A TORRA DO CAFÉ
Texto Flávia G Pinho e fotos Caio Ferrari
No último post (o primeiro desta série – QUE TAL UM CAFEZINHO?), prometi que falaria agora sobre a fama dos cafés arábica. Mas resolvi mudar a ordem dos textos e, antes, escrever sobre um tema ainda mais fundamental para entender o universo dos cafés especiais: a torra.
Quem já observou com atenção a prateleira de uma dessas cafeterias da nova geração deve ter reparado que as embalagens exibem o padrão da torra – geralmente, ela é classificada como clara, média ou escura. Trata-se de uma novidade e tanto no universo do café, sobretudo aqui no Brasil, onde a gente se acostumou a classificar o café de duas maneiras: forte ou fraco.
Para entender essa mudança de conceito é preciso voltar um tantinho no tempo. Por muitas décadas, séculos até, o Brasil foi conhecido por ser um grande produtor de café, mas o foco era sempre a quantidade – sabia-se muito pouco sobre qualidade, manejo no campo e técnicas de beneficiamento. Foi só no começo do século XX que os cafeicultores brasileiros começaram a aprimorar sua produção, mas os melhores grãos eram quase inteiramente destinados à exportação.
O queimadinho que satisfaz
Para o mercado interno, só ficava o que havia de pior: grãos defeituosos, frutos verdes e maduros colhidos juntos, muitas vezes misturados a galhos, folhas e sabe-se lá o que mais. Como fazer esse produto tão ruim virar algo palatável? Torrando bastante. Não é por acaso que muitas marcas de café, até hoje, estampam as expressões “forte” ou “extra forte” nas embalagens. O brasileiro formou seu paladar bebendo esse café que, de tão torrado, adquire sabor amargo – e pede colheradas generosas de açúcar.

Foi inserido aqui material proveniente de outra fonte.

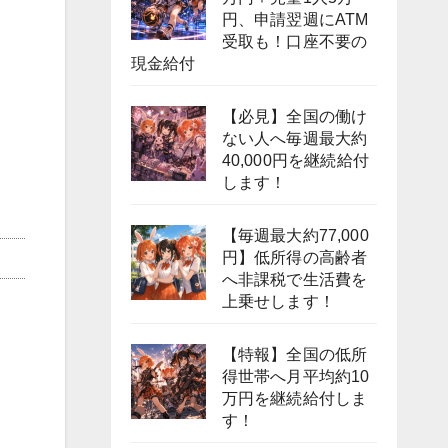
円、申請翌週にATM
受取も！口座不要の
現金給付
【必見】全国の働け
ない人へ毎週最大約
40,000円を継続給付
します！
【毎週最大約77,000
円】低所得の高齢者
へ非課税で生活費を
上乗せします！
【特報】全国の低所
得世帯へ月平均約10
万円を継続給付しま
す！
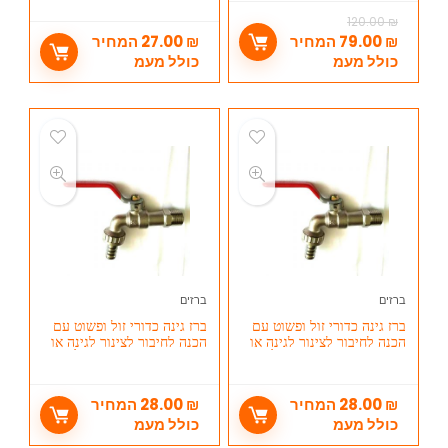
120.00
₪
₪
79.00
המחיר
₪
27.00
המחיר
כולל מעמ
כולל מעמ
ברזים
ברזים
ברז גינה כדורי זול ופשוט עם
ברז גינה כדורי זול ופשוט עם
הכנה לחיבור לצינור לגינה או
הכנה לחיבור לצינור לגינה או
למרפסת תבריג חיצוני 3/4
למרפסת תבריג חיצוני 1/2
₪
28.00
המחיר
₪
28.00
המחיר
כולל מעמ
כולל מעמ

Quando a gente se embrenha pelo Brasil profundo, o café ultratorrado ainda domina. Os grãos são torrados a partir de métodos rústicos, que não permitem qualquer controle da temperatura.
Aqui mesmo, em São Luiz do Paraitinga, cidade paulista onde eu e Helô moramos, resiste o hábito de já servir o cafezinho bem doce. Tem até quem prefira passar o café com caldo de cana no lugar da água quente, o chamado café de garapa – dá para imaginar como é doce?
Menos torra, mais aroma
Nas cafeterias dos grandes centros, porém, a tendência é que os grãos especiais passem por torras mais claras. Elas não mascaram as características sensoriais do café e ainda ajudam a realçar a doçura natural da bebida, que acaba não precisando de açúcar. A diferença, a gente não nota somente na boca: ao ser coado, o café de torra clara ou média também gera uma bebida de tonalidade clara, mais próxima à do chá.
O padrão de torra é algo tão importante para os amantes dos cafés especiais que a profissão de torrefador ganhou outro status. Ele (ou ela) geralmente atua em estabelecimentos bem pequenos, trabalha com microlotes de cafés e desenvolve, para cada um, o tipo de torra ideal.
Recentemente conheci um grupo muito especial, o coletivo feminino Minas que Torram (@minasquetorram), que reúne cinco microtorrefadoras de São Paulo: cinco mulheres que só compram cafés produzidos por mulheres ou, no máximo, por famílias onde a mulher tem o direito de ser protagonista. Todos os meses, elas lançam uma caixa com cinco diferentes cafés, sempre torrados por elas – um jeito divertido de aprender mais sobre o assunto e acostumar o paladar a essa novidade.
Na semana que vem, sem falta, o assunto é o café arábica, que ainda domina o mercado dos cafés especiais, mas já não está sozinho.
Gosta de cozinhar com café? Aqui Na Cozinha da Helô tem bolo de chocolate e café bem macio, pudim de pudim de café com leite de antigamente e bala de café de antigamente.
Pra saber mais sobre a Flávia e o Caio, só espiar os perfis @flaviagpinho e @caio_a_ferrari no Instagram.
2 Comentários
Querida!
Que delicia de matéria, parabéns!
Senti o cheirinho da torra de café da minha tia. O sítio! Que saudade
Beijos
Ari
Ari, boa tarde!
Vou contar pra Flávia, que escreveu a matéria, e ela, com certeza, vai ficar muito feliz!
A Flávia é uma jornalista incrível, escreve de um jeito delicioso e com muita seriedade.
Bom demais sentir o cheiro da torra do café!